[Records for the exercise]
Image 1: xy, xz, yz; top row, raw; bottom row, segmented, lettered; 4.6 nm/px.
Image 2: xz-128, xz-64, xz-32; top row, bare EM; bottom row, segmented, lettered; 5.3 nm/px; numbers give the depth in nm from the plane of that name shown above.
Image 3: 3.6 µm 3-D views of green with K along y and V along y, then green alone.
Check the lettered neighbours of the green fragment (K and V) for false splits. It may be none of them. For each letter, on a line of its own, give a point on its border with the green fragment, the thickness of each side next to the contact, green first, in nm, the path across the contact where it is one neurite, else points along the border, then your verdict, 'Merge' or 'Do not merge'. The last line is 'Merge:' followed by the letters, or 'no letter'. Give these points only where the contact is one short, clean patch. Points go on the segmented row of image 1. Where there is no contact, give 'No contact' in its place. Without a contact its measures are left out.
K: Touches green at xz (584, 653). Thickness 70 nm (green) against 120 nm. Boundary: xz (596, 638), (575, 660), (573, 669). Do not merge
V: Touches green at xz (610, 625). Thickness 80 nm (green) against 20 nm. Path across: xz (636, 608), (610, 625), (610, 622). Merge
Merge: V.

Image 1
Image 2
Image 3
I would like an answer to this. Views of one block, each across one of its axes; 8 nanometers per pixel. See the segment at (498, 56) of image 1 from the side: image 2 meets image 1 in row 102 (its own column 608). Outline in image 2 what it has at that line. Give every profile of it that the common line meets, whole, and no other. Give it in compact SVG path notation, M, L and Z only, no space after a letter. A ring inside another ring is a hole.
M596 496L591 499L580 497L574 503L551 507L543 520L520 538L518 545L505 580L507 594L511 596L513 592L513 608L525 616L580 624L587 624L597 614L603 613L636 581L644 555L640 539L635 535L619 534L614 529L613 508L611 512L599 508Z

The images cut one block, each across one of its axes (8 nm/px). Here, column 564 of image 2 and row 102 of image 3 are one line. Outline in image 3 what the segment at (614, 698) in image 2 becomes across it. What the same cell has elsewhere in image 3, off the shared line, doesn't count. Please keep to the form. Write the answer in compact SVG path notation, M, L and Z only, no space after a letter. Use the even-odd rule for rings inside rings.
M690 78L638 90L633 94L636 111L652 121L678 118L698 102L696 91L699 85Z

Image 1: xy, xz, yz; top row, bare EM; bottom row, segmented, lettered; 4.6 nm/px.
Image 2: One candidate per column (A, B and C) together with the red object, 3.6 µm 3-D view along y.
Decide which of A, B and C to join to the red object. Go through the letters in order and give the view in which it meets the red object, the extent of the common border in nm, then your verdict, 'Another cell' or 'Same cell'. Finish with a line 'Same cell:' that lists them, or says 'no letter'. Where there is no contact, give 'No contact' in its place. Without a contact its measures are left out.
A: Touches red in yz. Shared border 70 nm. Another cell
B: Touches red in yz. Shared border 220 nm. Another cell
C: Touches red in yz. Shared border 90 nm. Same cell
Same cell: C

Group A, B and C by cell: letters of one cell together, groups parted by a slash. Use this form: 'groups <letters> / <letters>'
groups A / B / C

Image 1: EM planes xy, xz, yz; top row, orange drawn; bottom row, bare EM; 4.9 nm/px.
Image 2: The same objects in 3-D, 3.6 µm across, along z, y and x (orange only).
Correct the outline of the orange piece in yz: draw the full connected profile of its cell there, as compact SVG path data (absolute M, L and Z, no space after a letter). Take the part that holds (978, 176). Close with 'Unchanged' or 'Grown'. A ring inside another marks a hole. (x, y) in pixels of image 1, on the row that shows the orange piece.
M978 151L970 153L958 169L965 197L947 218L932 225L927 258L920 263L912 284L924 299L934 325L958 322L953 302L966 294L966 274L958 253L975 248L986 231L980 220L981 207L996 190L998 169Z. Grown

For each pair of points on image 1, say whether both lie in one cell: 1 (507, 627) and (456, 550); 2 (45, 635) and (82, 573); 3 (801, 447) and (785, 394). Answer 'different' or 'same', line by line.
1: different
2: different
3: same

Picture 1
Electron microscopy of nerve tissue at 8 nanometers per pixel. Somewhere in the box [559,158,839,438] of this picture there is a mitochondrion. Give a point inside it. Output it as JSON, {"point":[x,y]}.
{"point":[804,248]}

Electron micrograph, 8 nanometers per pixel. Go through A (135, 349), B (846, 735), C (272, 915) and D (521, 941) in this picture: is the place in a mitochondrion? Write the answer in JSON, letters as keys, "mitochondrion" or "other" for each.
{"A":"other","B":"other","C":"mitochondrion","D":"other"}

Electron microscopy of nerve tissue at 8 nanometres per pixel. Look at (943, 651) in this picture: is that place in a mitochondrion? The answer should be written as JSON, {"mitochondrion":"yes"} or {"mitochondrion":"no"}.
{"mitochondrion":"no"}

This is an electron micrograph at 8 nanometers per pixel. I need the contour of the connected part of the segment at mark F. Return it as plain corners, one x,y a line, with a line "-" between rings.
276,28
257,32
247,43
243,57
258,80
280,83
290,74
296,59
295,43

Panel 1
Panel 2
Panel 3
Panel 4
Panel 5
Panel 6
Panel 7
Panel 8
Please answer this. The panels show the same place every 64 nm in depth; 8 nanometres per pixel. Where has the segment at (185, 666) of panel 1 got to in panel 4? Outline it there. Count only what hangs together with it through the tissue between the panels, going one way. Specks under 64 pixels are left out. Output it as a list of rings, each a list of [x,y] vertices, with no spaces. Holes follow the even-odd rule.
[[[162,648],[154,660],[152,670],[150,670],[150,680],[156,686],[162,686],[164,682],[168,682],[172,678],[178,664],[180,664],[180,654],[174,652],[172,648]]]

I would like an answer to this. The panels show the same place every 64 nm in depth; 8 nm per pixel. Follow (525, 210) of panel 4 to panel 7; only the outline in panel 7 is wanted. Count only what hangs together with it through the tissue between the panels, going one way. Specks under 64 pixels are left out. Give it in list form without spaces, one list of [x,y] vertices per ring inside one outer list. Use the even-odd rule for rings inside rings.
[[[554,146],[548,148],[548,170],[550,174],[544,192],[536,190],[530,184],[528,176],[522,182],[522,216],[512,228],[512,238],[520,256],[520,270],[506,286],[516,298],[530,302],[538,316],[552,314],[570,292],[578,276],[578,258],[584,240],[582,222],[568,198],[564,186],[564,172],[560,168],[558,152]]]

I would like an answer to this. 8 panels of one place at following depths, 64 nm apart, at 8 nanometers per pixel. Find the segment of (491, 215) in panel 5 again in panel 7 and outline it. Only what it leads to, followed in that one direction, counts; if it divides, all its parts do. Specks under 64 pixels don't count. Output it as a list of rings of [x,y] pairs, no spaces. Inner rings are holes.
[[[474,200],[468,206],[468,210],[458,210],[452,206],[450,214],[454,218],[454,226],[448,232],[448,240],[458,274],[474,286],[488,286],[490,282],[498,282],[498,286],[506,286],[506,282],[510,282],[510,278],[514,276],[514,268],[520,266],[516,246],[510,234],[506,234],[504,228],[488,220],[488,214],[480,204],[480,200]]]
[/Records for the exercise]
> [What is expected]: Copy the listing word for word, leaving nothing out.

> [Task result]:
Image 1: xy, xz, yz; top row, raw; bottom row, segmented, lettered; 4.6 nm/px.
Image 2: xz-128, xz-64, xz-32; top row, bare EM; bottom row, segmented, lettered; 5.3 nm/px; numbers give the depth in nm from the plane of that name shown above.
Image 3: 3.6 µm 3-D views of green with K along y and V along y, then green alone.
Check the lettered neighbours of the green fragment (K and V) for false splits. It may be none of them. For each letter, on a line of its own, give a point on its border with the green fragment, the thickness of each side next to the contact, green first, in nm, the path across the contact where it is one neurite, else points along the border, then your verdict, 'Merge' or 'Do not merge'. The last line is 'Merge:' followed by the letters, or 'no letter'. Give these points only where the contact is one short, clean patch. Points go on the segmented row of image 1. Where there is no contact, give 'No contact' in its place. Without a contact its measures are left out.
K: Touches green at xz (584, 653). Thickness 70 nm (green) against 120 nm. Boundary: xz (596, 638), (575, 660), (573, 669). Do not merge
V: Touches green at xz (610, 625). Thickness 80 nm (green) against 20 nm. Path across: xz (636, 608), (610, 625), (610, 622). Merge
Merge: V.

Image 1
Image 2
Image 3
I would like an answer to this. Views of one block, each across one of its axes; 8 nanometers per pixel. See the segment at (498, 56) of image 1 from the side: image 2 meets image 1 in row 102 (its own column 608). Outline in image 2 what it has at that line. Give every profile of it that the common line meets, whole, and no other. Give it in compact SVG path notation, M, L and Z only, no space after a letter. A ring inside another ring is a hole.
M596 496L591 499L580 497L574 503L551 507L543 520L520 538L518 545L505 580L507 594L511 596L513 592L513 608L525 616L580 624L587 624L597 614L603 613L636 581L644 555L640 539L635 535L619 534L614 529L613 508L611 512L599 508Z

The images cut one block, each across one of its axes (8 nm/px). Here, column 564 of image 2 and row 102 of image 3 are one line. Outline in image 3 what the segment at (614, 698) in image 2 becomes across it. What the same cell has elsewhere in image 3, off the shared line, doesn't count. Please keep to the form. Write the answer in compact SVG path notation, M, L and Z only, no space after a letter. Use the even-odd rule for rings inside rings.
M690 78L638 90L633 94L636 111L652 121L678 118L698 102L696 91L699 85Z

Image 1: xy, xz, yz; top row, bare EM; bottom row, segmented, lettered; 4.6 nm/px.
Image 2: One candidate per column (A, B and C) together with the red object, 3.6 µm 3-D view along y.
Decide which of A, B and C to join to the red object. Go through the letters in order and give the view in which it meets the red object, the extent of the common border in nm, then your verdict, 'Another cell' or 'Same cell'. Finish with a line 'Same cell:' that lists them, or says 'no letter'. Where there is no contact, give 'No contact' in its place. Without a contact its measures are left out.
A: Touches red in yz. Shared border 70 nm. Another cell
B: Touches red in yz. Shared border 220 nm. Another cell
C: Touches red in yz. Shared border 90 nm. Same cell
Same cell: C

Group A, B and C by cell: letters of one cell together, groups parted by a slash. Use this form: 'groups <letters> / <letters>'
groups A / B / C

Image 1: EM planes xy, xz, yz; top row, orange drawn; bottom row, bare EM; 4.9 nm/px.
Image 2: The same objects in 3-D, 3.6 µm across, along z, y and x (orange only).
Correct the outline of the orange piece in yz: draw the full connected profile of its cell there, as compact SVG path data (absolute M, L and Z, no space after a letter). Take the part that holds (978, 176). Close with 'Unchanged' or 'Grown'. A ring inside another marks a hole. (x, y) in pixels of image 1, on the row that shows the orange piece.
M978 151L970 153L958 169L965 197L947 218L932 225L927 258L920 263L912 284L924 299L934 325L958 322L953 302L966 294L966 274L958 253L975 248L986 231L980 220L981 207L996 190L998 169Z. Grown

For each pair of points on image 1, say whether both lie in one cell: 1 (507, 627) and (456, 550); 2 (45, 635) and (82, 573); 3 (801, 447) and (785, 394). Answer 'different' or 'same', line by line.
1: different
2: different
3: same

Picture 1
Electron microscopy of nerve tissue at 8 nanometers per pixel. Somewhere in the box [559,158,839,438] of this picture there is a mitochondrion. Give a point inside it. Output it as JSON, {"point":[x,y]}.
{"point":[804,248]}

Electron micrograph, 8 nanometers per pixel. Go through A (135, 349), B (846, 735), C (272, 915) and D (521, 941) in this picture: is the place in a mitochondrion? Write the answer in JSON, letters as keys, "mitochondrion" or "other" for each.
{"A":"other","B":"other","C":"mitochondrion","D":"other"}

Electron microscopy of nerve tissue at 8 nanometres per pixel. Look at (943, 651) in this picture: is that place in a mitochondrion? The answer should be written as JSON, {"mitochondrion":"yes"} or {"mitochondrion":"no"}.
{"mitochondrion":"no"}

This is an electron micrograph at 8 nanometers per pixel. I need the contour of the connected part of the segment at mark F. Return it as plain corners, one x,y a line, with a line "-" between rings.
276,28
257,32
247,43
243,57
258,80
280,83
290,74
296,59
295,43

Panel 1
Panel 2
Panel 3
Panel 4
Panel 5
Panel 6
Panel 7
Panel 8
Please answer this. The panels show the same place every 64 nm in depth; 8 nanometres per pixel. Where has the segment at (185, 666) of panel 1 got to in panel 4? Outline it there. Count only what hangs together with it through the tissue between the panels, going one way. Specks under 64 pixels are left out. Output it as a list of rings, each a list of [x,y] vertices, with no spaces. Holes follow the even-odd rule.
[[[162,648],[154,660],[152,670],[150,670],[150,680],[156,686],[162,686],[164,682],[168,682],[172,678],[178,664],[180,664],[180,654],[174,652],[172,648]]]

I would like an answer to this. The panels show the same place every 64 nm in depth; 8 nm per pixel. Follow (525, 210) of panel 4 to panel 7; only the outline in panel 7 is wanted. Count only what hangs together with it through the tissue between the panels, going one way. Specks under 64 pixels are left out. Give it in list form without spaces, one list of [x,y] vertices per ring inside one outer list. Use the even-odd rule for rings inside rings.
[[[554,146],[548,148],[548,170],[550,174],[544,192],[536,190],[530,184],[528,176],[522,182],[522,216],[512,228],[512,238],[520,256],[520,270],[506,286],[516,298],[530,302],[538,316],[552,314],[570,292],[578,276],[578,258],[584,240],[582,222],[568,198],[564,186],[564,172],[560,168],[558,152]]]

I would like an answer to this. 8 panels of one place at following depths, 64 nm apart, at 8 nanometers per pixel. Find the segment of (491, 215) in panel 5 again in panel 7 and outline it. Only what it leads to, followed in that one direction, counts; if it divides, all its parts do. Specks under 64 pixels don't count. Output it as a list of rings of [x,y] pairs, no spaces. Inner rings are holes.
[[[474,200],[468,206],[468,210],[458,210],[452,206],[450,214],[454,218],[454,226],[448,232],[448,240],[458,274],[474,286],[488,286],[490,282],[498,282],[498,286],[506,286],[506,282],[510,282],[510,278],[514,276],[514,268],[520,266],[516,246],[510,234],[506,234],[504,228],[488,220],[488,214],[480,204],[480,200]]]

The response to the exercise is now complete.